Screenshot from It's a Wonderful Life (Public Domain)

It wasn't until the mid-1940s that it caught the attention of location scouts for It's a Wonderful Life...

Screenshot from It's a Wonderful Life (Public Domain)

...who set the dance sequence between Jimmy Stewart and Donna Reed on its retractable basketball court...

...that opens up (much to their peril) to reveal a swimming pool.

Although humidity issues and the resulting water damage necessitated the floor to be replaced in October 2016 (since wood and water do not play nice with each other), the effect is still the same.

When you go, you can watch a basketball game or a water polo or wrestling match, or you can swim in the 25-yard pool yourself.

Or, you can walk among the upper stands and admire the 1938 farm/ranch mural...

...that adorns one of the walls...

...painted by an artist known only as "Scotti" (but I think was Ernesto Scotti, an Argentinean painter from Buenos Aires).

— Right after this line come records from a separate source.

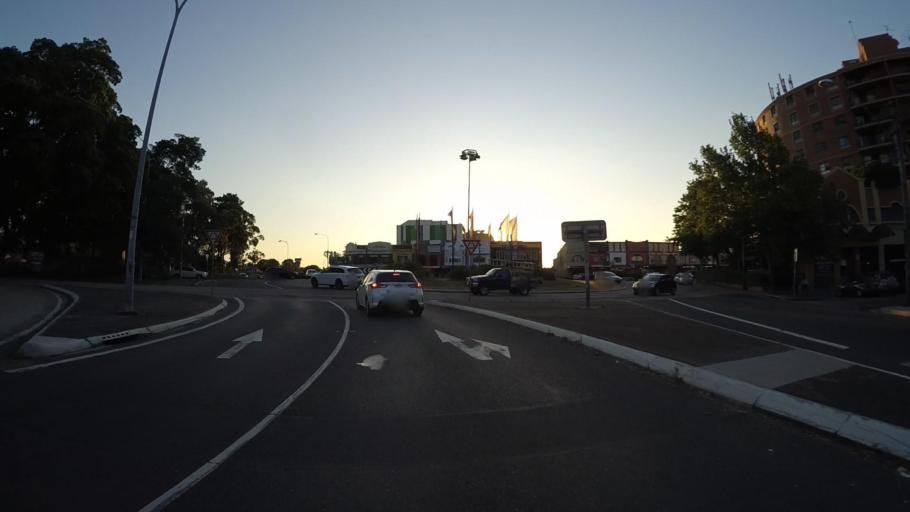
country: AU
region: New South Wales
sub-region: Randwick
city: Kingsford
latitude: -33.9243
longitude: 151.2288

Not only is the Swim Gym a famous Hollywood film location and a civil engineering marvel, but it's also a pretty cool place to go swimming.

It feels grandiose and theatrical—no doubt because of the influence from architect Stiles O. Clements.

And you don't have to go to Beverly Hills High (since its students are mostly future celebrities or the offspring of celebrities) or even live in Beverly Hills.

Just bring cash to pay the lifeguard your swim fee.